'It was pretty gross': Saskatoon mom says poop fell from sky onto family's deck
Spatter of smelly dark spots hit deck of Stonebridge home shortly after family barbecued supper
Kristl Tipton says she knows poop when she smells it.
Tipton said her family was on the back deck of their home on Rempel Lane just before 7 p.m. CST Tuesday, making barbecued chicken and asparagus.
Her four-year-old son played with his toys on the deck, while her 12-year-old daughter tended to the chicken.
"We smelled it and it smelled like poo," said Tipton. "It was pretty gross. We were pretty happy we were not barbecuing at the time."
Tipton recalled thinking it was mud.
It was definitely not a normal mud smell.- Kristl Tipton, Stonebridge resident
She looked around and saw no other neighbours or children in their backyards. Her husband and neighbours were unaware of the spatter.

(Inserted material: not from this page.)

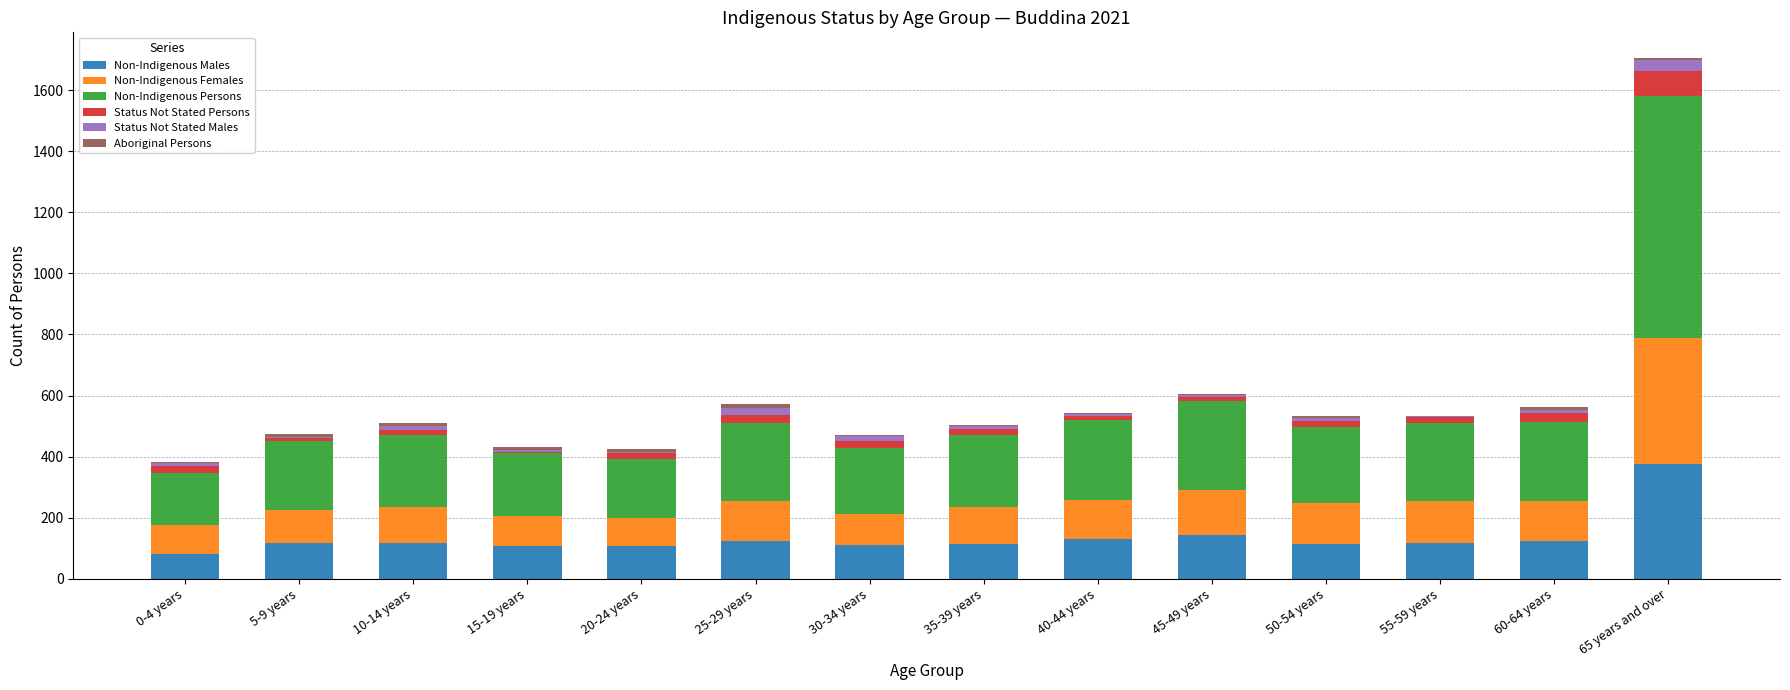

Which category has the highest value in the Non-Indigenous Males series?

65 years and over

Then she took a closer look.
"It was definitely not a normal mud smell," she said. "It didn't look like bird droppings at all."
"It was pretty amazingly localized."
Nothing similar fell on neighbouring homes
Tipton then examined her barbecue. She saw no signs of wayward grease or food drippings that would explain the pungent brown dots.
"There was nothing that was in the neighbour's yard or down the stairs or anything," she said.
"It was droplets that came from straight up, there was no spatter pattern that indicated the direction it came from other than straight from the sky," she said.
"It was just so mysterious to us, how it happened, how it was localized to that one spot," she said.
Droppings closely resemble 'blue ice' incidents in B.C.
That night, a neighbour sent her a photo of a woman in British Columbia whose vehicle was hit by what Transport Canada suspects may be "blue ice" dripping from an airplane's sewage tank.
Officials at Transport Canada said Wednesday they've received a "substantial" number of calls about similar incidents.
In an e-mail to CBC this week, the agency said "it is possible that a valve malfunctions and allows some leakage of the tank's content."
"If this happens, the liquid seeping from valves freezes and adheres to the outside of the aircraft when the aircraft is flying at high altitudes," officials wrote.
"As the aircraft starts its decent and the atmosphere gets warmer, the ice will start to melt and pieces will detach themselves from the aircraft. These pieces of ice will either melt or remain in their solid state before hitting the ground," the e-mail said.
'It was pretty gross'
Tipton frequently sees planes flying over Stonebridge, and suspects that's what happened in this case.
Later that night, she emailed Transport Canada, indicating the droplets fell at roughly 7 p.m. and providing her address
"I don't expect anything," she said. "If it was an airplane or whatever, I hope it gets fixed so it doesn't happen to anybody else."